10.The Use of Modified Mindfulness-Based Stress Reduction and Mindfulness-Based Cognitive Therapy Program for Family Caregivers of People Living with Dementia: A Feasibility Study
Daphne Sze Ki CHEUNG ; Patrick Pui Kin KOR ; Cindy JONES ; Nathan DAVIES ; Wendy MOYLE ; Wai Tong CHIEN ; Annie Lai KING YIP ; Suzanne CHAMBERS ; Clare Tsz KIU YU ; Claudia K.Y. LAI
Asian Nursing Research 2020;14(4):221-230
Purpose:
The aim of this study was to investigate the feasibility and preliminary efficacy of a modified mindfulness-based stress reduction (MBSR) program and mindfulness-based cognitive therapy (MBCT) program for reducing the stress, depressive symptoms, and subjective burden of family caregivers of people with dementia (PWD).
Methods:
A prospective, parallel-group, randomized controlled trial design was adopted. Fifty-seven participants were recruited from the community and randomized into either the modified MBSR group (n = 27) or modified MBCT group (n = 26), receiving seven face-to-face intervention sessions for more than 16 weeks. Various psychological outcomes were measured at baseline (T0), immediately after intervention (T1), and at the 3-month follow-up (T2).
Results:
Both interventions were found to be feasible in view of the high attendance (more than 70.0%) and low attrition (3.8%) rates.
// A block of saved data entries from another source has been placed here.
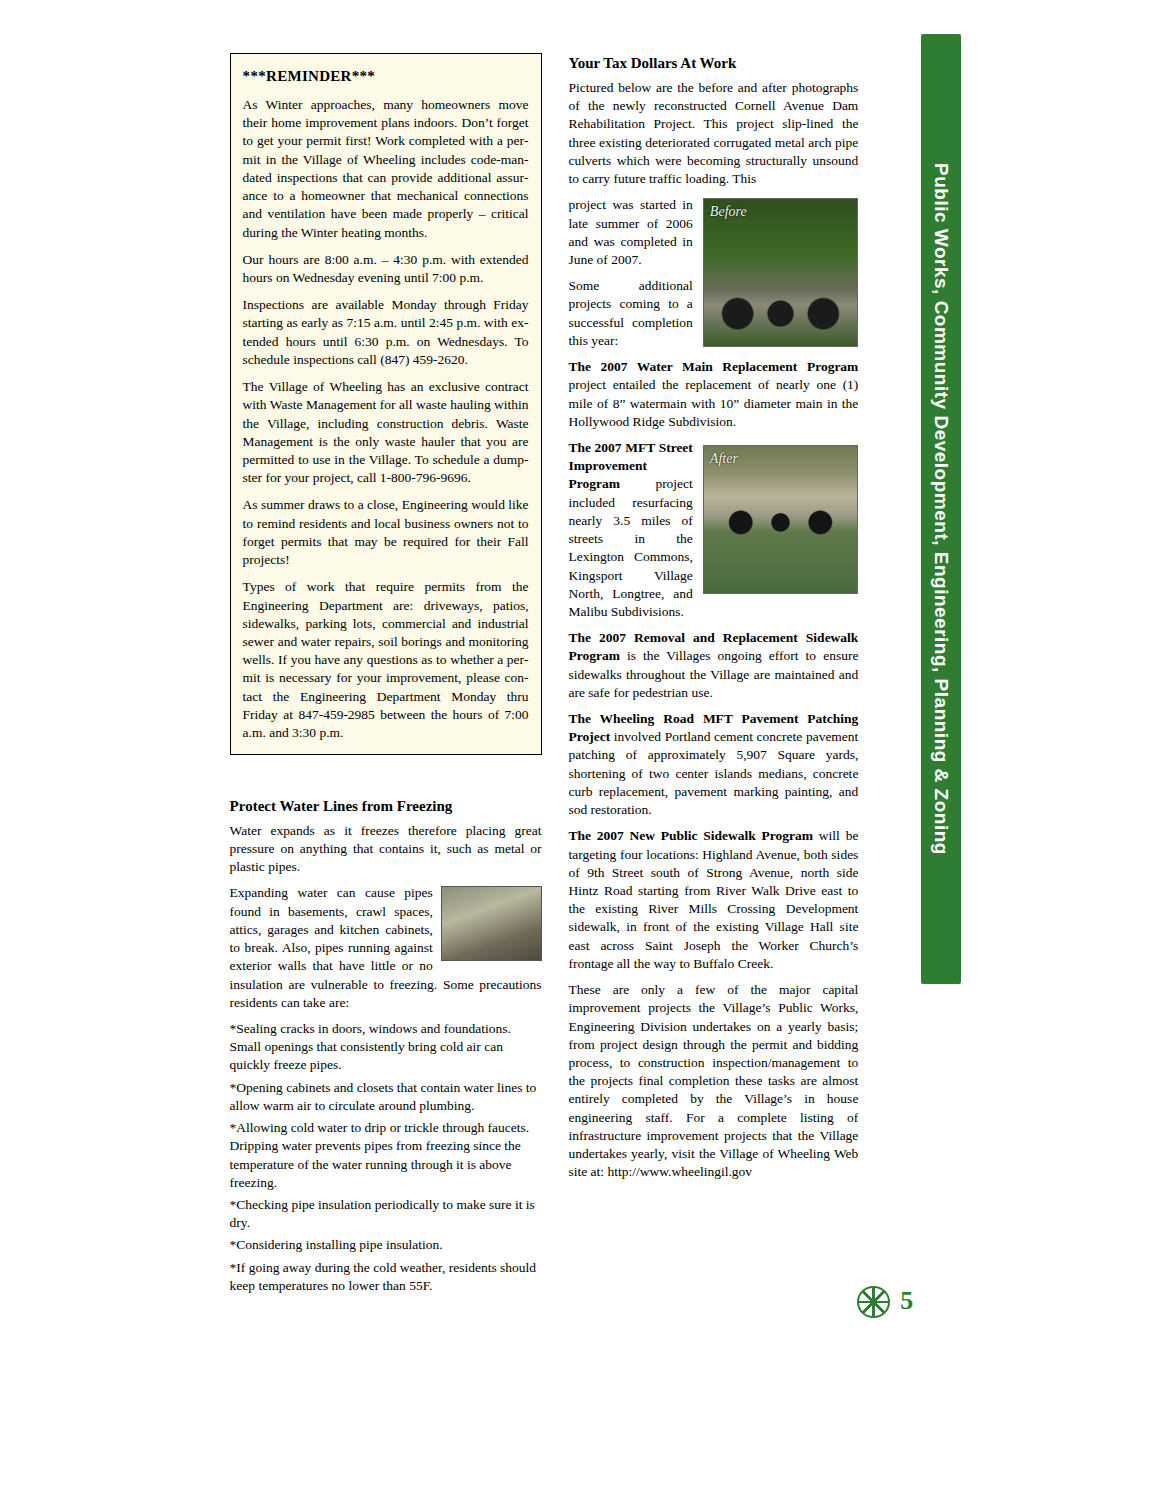Public Works, Community Development, Engineering, Planning & Zoning
***REMINDER***
As Winter approaches, many homeowners move their home improvement plans indoors. Don’t forget to get your permit first! Work completed with a permit in the Village of Wheeling includes code-mandated inspections that can provide additional assurance to a homeowner that mechanical connections and ventilation have been made properly – critical during the Winter heating months.
Our hours are 8:00 a.m. – 4:30 p.m. with extended hours on Wednesday evening until 7:00 p.m.
Inspections are available Monday through Friday starting as early as 7:15 a.m. until 2:45 p.m. with extended hours until 6:30 p.m. on Wednesdays. To schedule inspections call (847) 459-2620.
The Village of Wheeling has an exclusive contract with Waste Management for all waste hauling within the Village, including construction debris. Waste Management is the only waste hauler that you are permitted to use in the Village. To schedule a dumpster for your project, call 1-800-796-9696.
As summer draws to a close, Engineering would like to remind residents and local business owners not to forget permits that may be required for their Fall projects!
Types of work that require permits from the Engineering Department are: driveways, patios, sidewalks, parking lots, commercial and industrial sewer and water repairs, soil borings and monitoring wells. If you have any questions as to whether a permit is necessary for your improvement, please contact the Engineering Department Monday thru Friday at 847-459-2985 between the hours of 7:00 a.m. and 3:30 p.m.
Protect Water Lines from Freezing
Water expands as it freezes therefore placing great pressure on anything that contains it, such as metal or plastic pipes.
Expanding water can cause pipes found in basements, crawl spaces, attics, garages and kitchen cabinets, to break. Also, pipes running against exterior walls that have little or no insulation are vulnerable to freezing. Some precautions residents can take are:
*Sealing cracks in doors, windows and foundations. Small openings that consistently bring cold air can quickly freeze pipes.
*Opening cabinets and closets that contain water lines to allow warm air to circulate around plumbing.
*Allowing cold water to drip or trickle through faucets. Dripping water prevents pipes from freezing since the temperature of the water running through it is above freezing.
*Checking pipe insulation periodically to make sure it is dry.
*Considering installing pipe insulation.
*If going away during the cold weather, residents should keep temperatures no lower than 55F.
Your Tax Dollars At Work
Pictured below are the before and after photographs of the newly reconstructed Cornell Avenue Dam Rehabilitation Project. This project slip-lined the three existing deteriorated corrugated metal arch pipe culverts which were becoming structurally unsound to carry future traffic loading. This
Before
project was started in late summer of 2006 and was completed in June of 2007.
Some additional projects coming to a successful completion this year:
The 2007 Water Main Replacement Program project entailed the replacement of nearly one (1) mile of 8” watermain with 10” diameter main in the Hollywood Ridge Subdivision.
After
The 2007 MFT Street Improvement Program project included resurfacing nearly 3.5 miles of streets in the Lexington Commons, Kingsport Village North, Longtree, and Malibu Subdivisions.
The 2007 Removal and Replacement Sidewalk Program is the Villages ongoing effort to ensure sidewalks throughout the Village are maintained and are safe for pedestrian use.
The Wheeling Road MFT Pavement Patching Project involved Portland cement concrete pavement patching of approximately 5,907 Square yards, shortening of two center islands medians, concrete curb replacement, pavement marking painting, and sod restoration.
The 2007 New Public Sidewalk Program will be targeting four locations: Highland Avenue, both sides of 9th Street south of Strong Avenue, north side Hintz Road starting from River Walk Drive east to the existing River Mills Crossing Development sidewalk, in front of the existing Village Hall site east across Saint Joseph the Worker Church’s frontage all the way to Buffalo Creek.
These are only a few of the major capital improvement projects the Village’s Public Works, Engineering Division undertakes on a yearly basis; from project design through the permit and bidding process, to construction inspection/management to the projects final completion these tasks are almost entirely completed by the Village’s in house engineering staff. For a complete listing of infrastructure improvement projects that the Village undertakes yearly, visit the Village of Wheeling Web site at: http://www.wheelingil.gov
5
The mixed analysis of variance (ANOVA) results showed positive within-group effects on perceived stress (p = .030, Cohen's d = 0.54), depressive symptoms (p = .002, Cohen's d = 0.77), and subjective caregiver burden (p < .001, Cohen's d = 1.12) in both interventions across the time points, whereas the modified MBCT had a larger effect on stress reduction, compared with the modified MBSR (p = .019).
Conclusion
Both the modified MBSR and MBCT are acceptable to family caregivers of PWD. Their preliminary effects were improvements in stress, depressive symptoms, and subjective burden. The modified MBCT may be more suitable for caregivers of PWD than the MBSR. A future clinical trial is needed to confirm their effectiveness in improving the psychological well-being of caregivers of PWD.